Should we or not prosecute the French Republic for the many cruel
killings of people it did from religious wars to revolutionary wars
to colonization of Africa and Indochina?
Should we prosecute the Khmer Rouge for killing millions of Cambodians,
or is this a "strictly internal affair"?
Is the Vietnamese Socialist Republic, who "only" killed tens or hundreds of
thousands of Cambodians when imposing its colonial regime
(after chasing the Khmer Rouge) liable because it is a foreign State?

Are these crimes too old, or too recent?
Are current States not to be held responsible for their past crimes,
because they are too old, and not to be held responsible for their current
crimes because they are not old enough?
Are people not to be held responsible as long as they are in power,
and their successors not be held responsible either,
because they did not were not the head honchos (or honchos at all)
at the time the crimes were committed?
What is the prescription for "crime against mankind"?
Doesn't the Nurenberg jurisprudence make it
a retroactively prosecutable crime that requires no victim to stand up?
Don't the recent retrocession of goods of jewish victims
to jewish organizations (not to the long-deceased victims)
make a precedent that it has no time limitation?
Or is it to be believed that only jews are to obtain justice,
when they are not quite the biggest victims of the century
in either number, proportion or horror?

Now, of course, there are problems with obtaining justice.
Nobody fought and won a armed war against communism,
so who is to constitute the court against it?
What about Chinese, Vietnamese, or North Korean communists?
What about all the small dictatures
that the western countries support all over the world?
And when the powers-that-be are themselves the criminals, who is to be judge?
We cannot even have a "national reconciliation committee"
as they had in South Africa, when the crimes are international;
and even less when whole nations were destroyed, as done by Stalin
or by the american colonists, and there is no one left to reconcile with.
When most victims are long dead,
and the survivors had to invent a new life,
who is to receive compensation?
When the main culprits are dead,
and there only remains their accomplices, lackeys, or heirs,
who is to be prosecuted?
Are States as a whole to be held responsible
(as seems the case with the retrocession of jewish goods),
or only the people composing them?

The problem is indeed difficult, but it should be tackled.
Either governments are to be held responsible for their predecessors,
and then we should prosecute most or all governments in the world,
and seek at least recognition of those crimes, rehabilitation of victims,
and destitution of criminals remaining in power
(Milosevic being but a petty criminal as compared
to Chinese, Cuban, Burman or Sudani governants).
Or they are not. And maybe things are not so bad.

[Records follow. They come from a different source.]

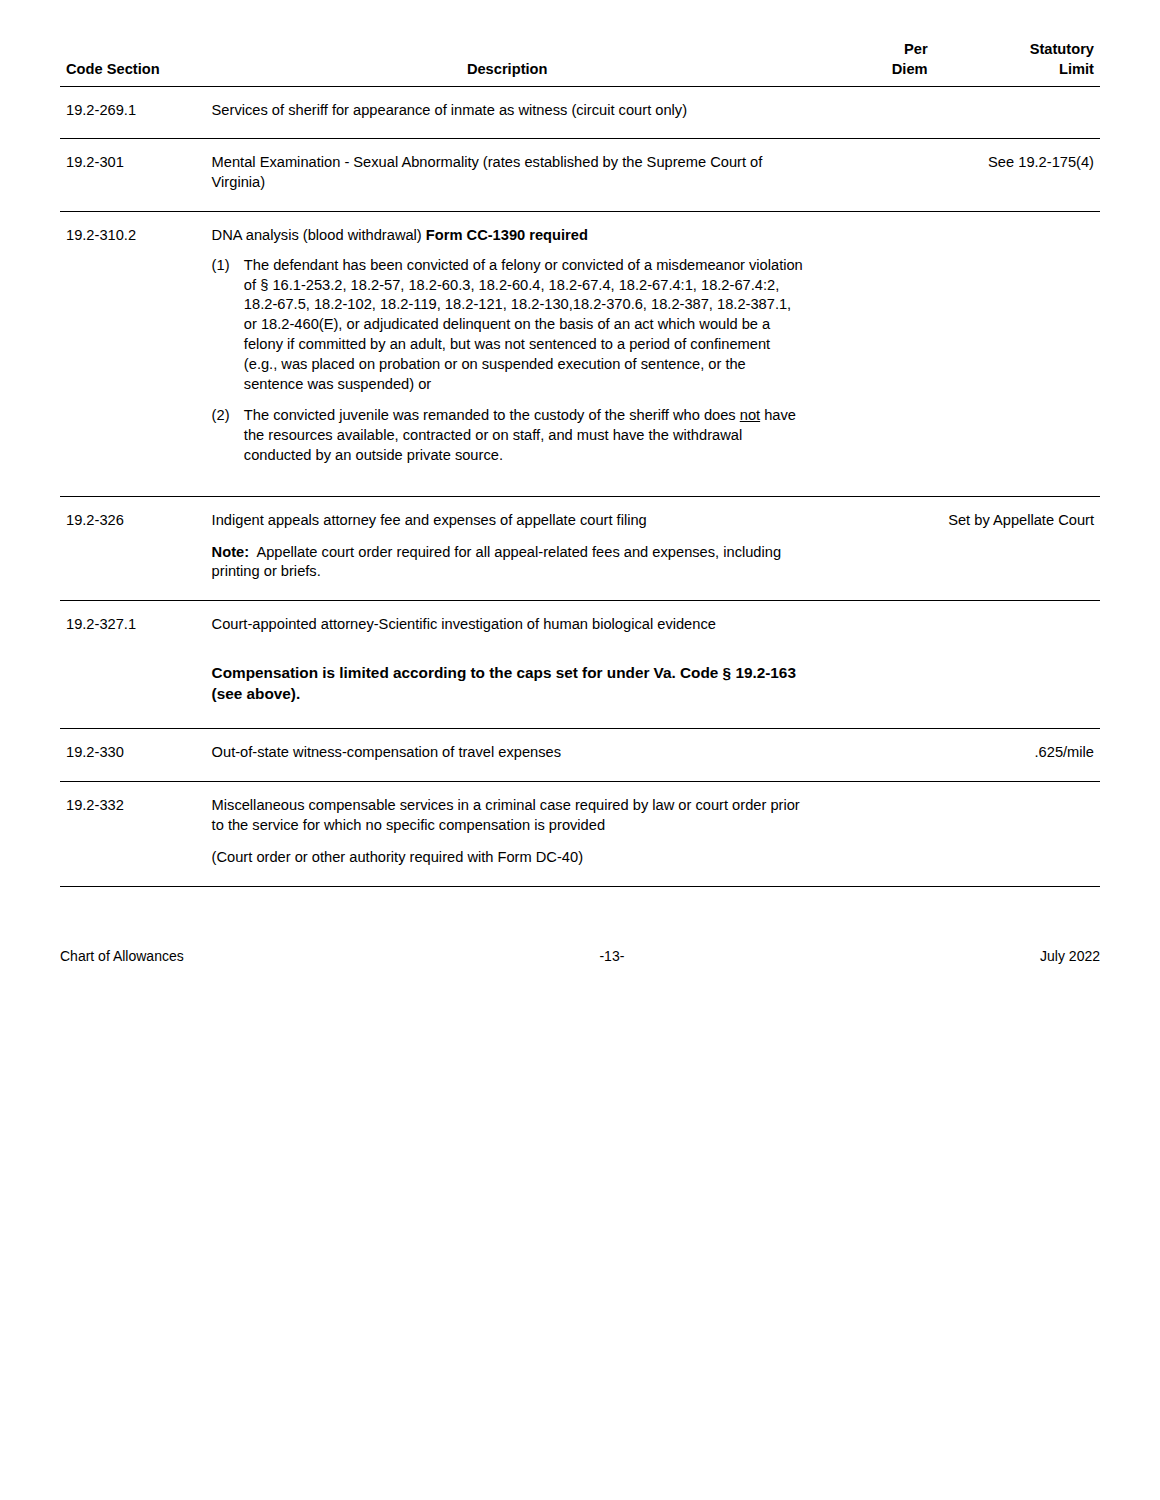| Code Section | Description | Per Diem | Statutory Limit |
| --- | --- | --- | --- |
| 19.2-269.1 | Services of sheriff for appearance of inmate as witness (circuit court only) | | |
| 19.2-301 | Mental Examination - Sexual Abnormality (rates established by the Supreme Court of Virginia) | | See 19.2-175(4) |
| 19.2-310.2 | DNA analysis (blood withdrawal) Form CC-1390 required (1) The defendant has been convicted of a felony or convicted of a misdemeanor violation of § 16.1-253.2, 18.2-57, 18.2-60.3, 18.2-60.4, 18.2-67.4, 18.2-67.4:1, 18.2-67.4:2, 18.2-67.5, 18.2-102, 18.2-119, 18.2-121, 18.2-130,18.2-370.6, 18.2-387, 18.2-387.1, or 18.2-460(E), or adjudicated delinquent on the basis of an act which would be a felony if committed by an adult, but was not sentenced to a period of confinement (e.g., was placed on probation or on suspended execution of sentence, or the sentence was suspended) or (2) The convicted juvenile was remanded to the custody of the sheriff who does not have the resources available, contracted or on staff, and must have the withdrawal conducted by an outside private source. | | |
| 19.2-326 | Indigent appeals attorney fee and expenses of appellate court filing Note: Appellate court order required for all appeal-related fees and expenses, including printing or briefs. | | Set by Appellate Court |
| 19.2-327.1 | Court-appointed attorney-Scientific investigation of human biological evidence Compensation is limited according to the caps set for under Va. Code § 19.2-163 (see above). | | |
| 19.2-330 | Out-of-state witness-compensation of travel expenses | | .625/mile |
| 19.2-332 | Miscellaneous compensable services in a criminal case required by law or court order prior to the service for which no specific compensation is provided (Court order or other authority required with Form DC-40) | | |
Chart of Allowances
-13-
July 2022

For if governments are not to be held responsible
for the crimes of their predecessors,
why should they be responsible for their debts?
Has life less value than a dollar? than one thousand dollars?
than one million dollars? than one billion dollars?
than one thousand billion dollars?
What is the price of human life?
If governments have no accountability for the deeds
of their predecessors (or of themselves) that concern massive bloodshed,
why should they be accountable when it comes to money?

For instance, if the current Russian government isn't accountable
for the crimes of the former Soviet government,
then it shouldn't be accountable for its debts, either.
This has profound implications:
it means that whoever lends money to a dictature
will have no money returned when the dictature eventually wears off.
It means that dictatures will no more find any bank to support them
in the long term. It means that they will have 

So the rule should be, given any government,
either it is accountable or it is not.
If it is accountable, sue it and obtain justice from it.
If it is not, then beware than neither will be its successor,
so shun dictatures least you don't care about what your money
will become in two decades, for your dictature may be gone before that,
and your claims of credit with it.

Either way, we win, if only we can force jurisprudence
from international courts: either we obtain reparation from crimes,
or we deprive dictatures from all their financial credit.